▶ [Available data]
+ + + + +

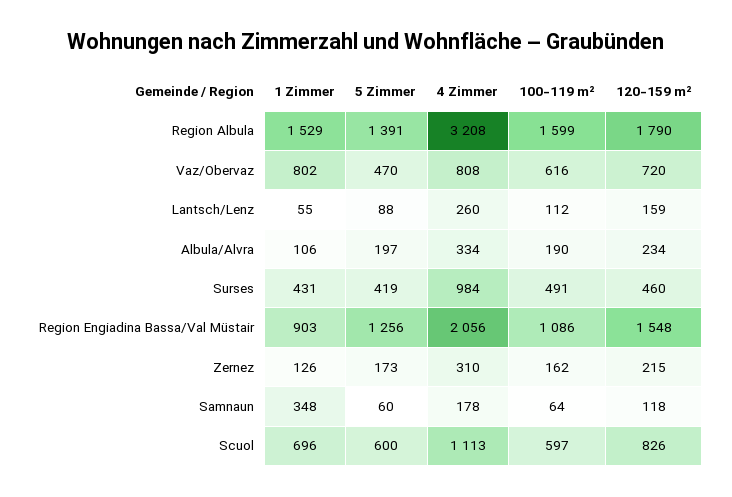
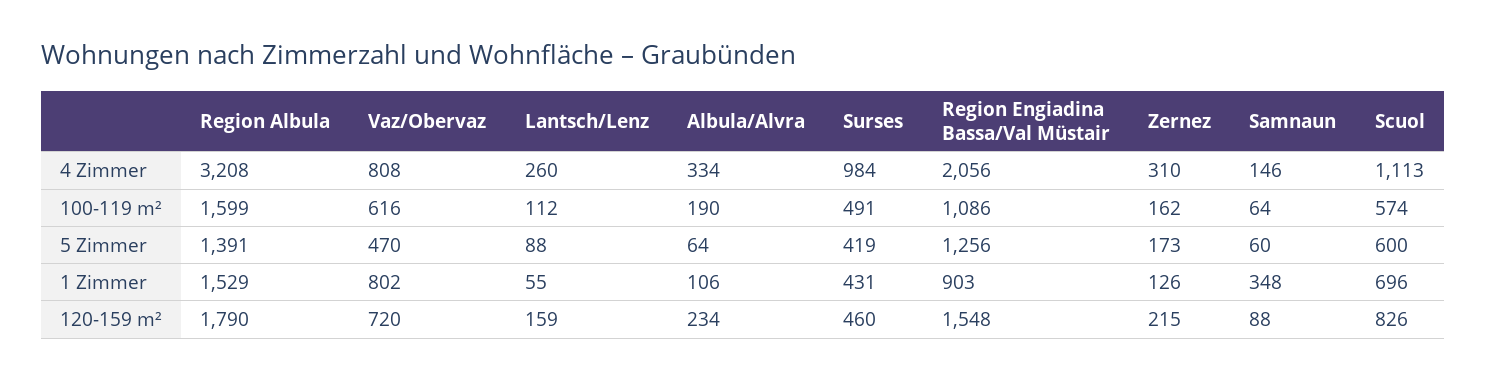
  {
    "1 Zimmer": {
      "Region Albula": 1529,
      "Vaz/Obervaz": 802,
      "Lantsch/Lenz": 55,
      "Albula/Alvra": 106,
      "Surses": 431,
      "Region Engiadina Bassa/Val Müstair": 903,
      "Zernez": 126,
      "Samnaun": 348,
      "Scuol": 696
    },
    "5 Zimmer": {
      "Region Albula": 1391,
      "Vaz/Obervaz": 470,
      "Lantsch/Lenz": 88,
-     "Albula/Alvra": 197,
+     "Albula/Alvra": 64,
      "Surses": 419,
      "Region Engiadina Bassa/Val Müstair": 1256,
      "Zernez": 173,
      "Samnaun": 60,
      "Scuol": 600
    },
    "4 Zimmer": {
      "Region Albula": 3208,
      "Vaz/Obervaz": 808,
      "Lantsch/Lenz": 260,
      "Albula/Alvra": 334,
      "Surses": 984,
      "Region Engiadina Bassa/Val Müstair": 2056,
      "Zernez": 310,
-     "Samnaun": 178,
+     "Samnaun": 146,
      "Scuol": 1113
    },
    "100-119 m²": {
      "Region Albula": 1599,
      "Vaz/Obervaz": 616,
      "Lantsch/Lenz": 112,
      "Albula/Alvra": 190,
      "Surses": 491,
      "Region Engiadina Bassa/Val Müstair": 1086,
      "Zernez": 162,
      "Samnaun": 64,
-     "Scuol": 597
+     "Scuol": 574
    },
    "120-159 m²": {
      "Region Albula": 1790,
      "Vaz/Obervaz": 720,
      "Lantsch/Lenz": 159,
      "Albula/Alvra": 234,
      "Surses": 460,
      "Region Engiadina Bassa/Val Müstair": 1548,
      "Zernez": 215,
-     "Samnaun": 118,
+     "Samnaun": 88,
      "Scuol": 826
    }
  }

+ + + + +

Pictures in the entries are to be skipped, and everything else repeated word for word.

  {
    "1 Zimmer": {
      "Region Albula": 1529,
      "Vaz/Obervaz": 802,
      "Lantsch/Lenz": 55,
      "Albula/Alvra": 106,
      "Surses": 431,
      "Region Engiadina Bassa/Val Müstair": 903,
      "Zernez": 126,
      "Samnaun": 348,
      "Scuol": 696
    },
    "5 Zimmer": {
      "Region Albula": 1391,
      "Vaz/Obervaz": 470,
      "Lantsch/Lenz": 88,
-     "Albula/Alvra": 197,
+     "Albula/Alvra": 64,
      "Surses": 419,
      "Region Engiadina Bassa/Val Müstair": 1256,
      "Zernez": 173,
      "Samnaun": 60,
      "Scuol": 600
    },
    "4 Zimmer": {
      "Region Albula": 3208,
      "Vaz/Obervaz": 808,
      "Lantsch/Lenz": 260,
      "Albula/Alvra": 334,
      "Surses": 984,
      "Region Engiadina Bassa/Val Müstair": 2056,
      "Zernez": 310,
-     "Samnaun": 178,
+     "Samnaun": 146,
      "Scuol": 1113
    },
    "100-119 m²": {
      "Region Albula": 1599,
      "Vaz/Obervaz": 616,
      "Lantsch/Lenz": 112,
      "Albula/Alvra": 190,
      "Surses": 491,
      "Region Engiadina Bassa/Val Müstair": 1086,
      "Zernez": 162,
      "Samnaun": 64,
-     "Scuol": 597
+     "Scuol": 574
    },
    "120-159 m²": {
      "Region Albula": 1790,
      "Vaz/Obervaz": 720,
      "Lantsch/Lenz": 159,
      "Albula/Alvra": 234,
      "Surses": 460,
      "Region Engiadina Bassa/Val Müstair": 1548,
      "Zernez": 215,
-     "Samnaun": 118,
+     "Samnaun": 88,
      "Scuol": 826
    }
  }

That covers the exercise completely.